__ABOUT THIS TASK__
Only the lines below between the one holding "Good Luck!! Our prayers are with you" and the one holding "Competitions Terms & Conditions", inclusive, are to be reproduced word for word; the pictures are to be left out.

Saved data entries
+++
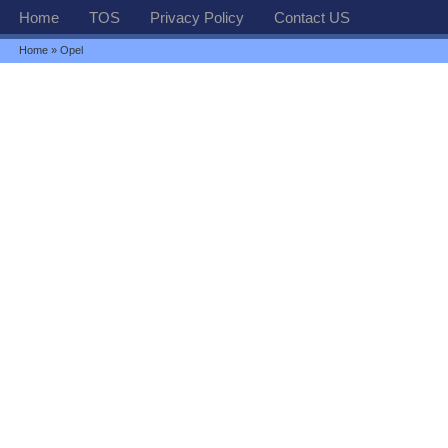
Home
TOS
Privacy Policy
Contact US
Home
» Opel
+++
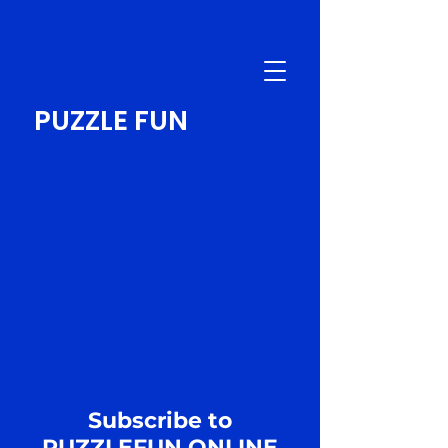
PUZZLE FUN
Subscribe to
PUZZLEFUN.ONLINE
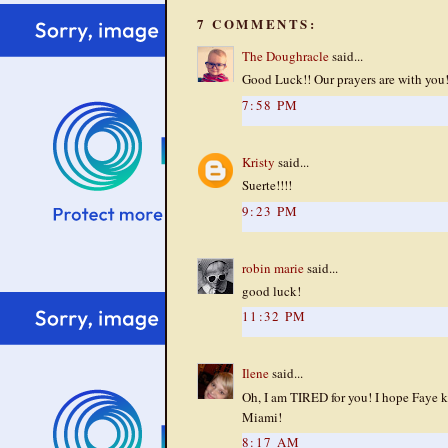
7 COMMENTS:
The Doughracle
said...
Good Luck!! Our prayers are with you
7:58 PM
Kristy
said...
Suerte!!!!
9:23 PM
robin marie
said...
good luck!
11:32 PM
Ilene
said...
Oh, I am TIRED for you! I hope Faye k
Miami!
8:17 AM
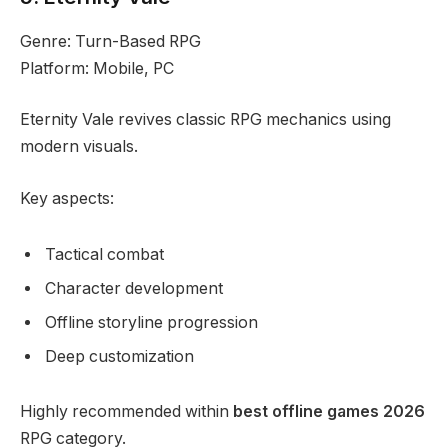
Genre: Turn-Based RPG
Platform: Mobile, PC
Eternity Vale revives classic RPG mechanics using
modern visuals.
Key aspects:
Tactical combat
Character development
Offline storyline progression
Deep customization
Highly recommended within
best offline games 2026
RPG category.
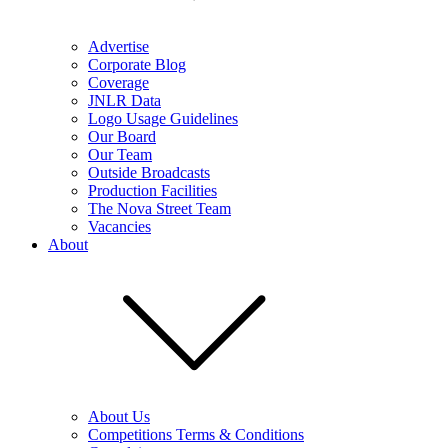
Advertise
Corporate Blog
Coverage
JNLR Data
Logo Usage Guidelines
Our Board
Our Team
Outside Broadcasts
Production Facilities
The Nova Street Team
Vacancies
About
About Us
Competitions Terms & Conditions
+++
__OUTPUT FOR THIS EXERCISE__
Good Luck!! Our prayers are with you
7:58 PM
Kristy
said...
Suerte!!!!
9:23 PM
robin marie
said...
good luck!
11:32 PM
Ilene
said...
Oh, I am TIRED for you! I hope Faye k
Miami!
8:17 AM
Genre: Turn-Based RPG
Platform: Mobile, PC
Eternity Vale revives classic RPG mechanics using
modern visuals.
Key aspects:
Tactical combat
Character development
Offline storyline progression
Deep customization
Highly recommended within
best offline games 2026
RPG category.
Advertise
Corporate Blog
Coverage
JNLR Data
Logo Usage Guidelines
Our Board
Our Team
Outside Broadcasts
Production Facilities
The Nova Street Team
Vacancies
About
About Us
Competitions Terms & Conditions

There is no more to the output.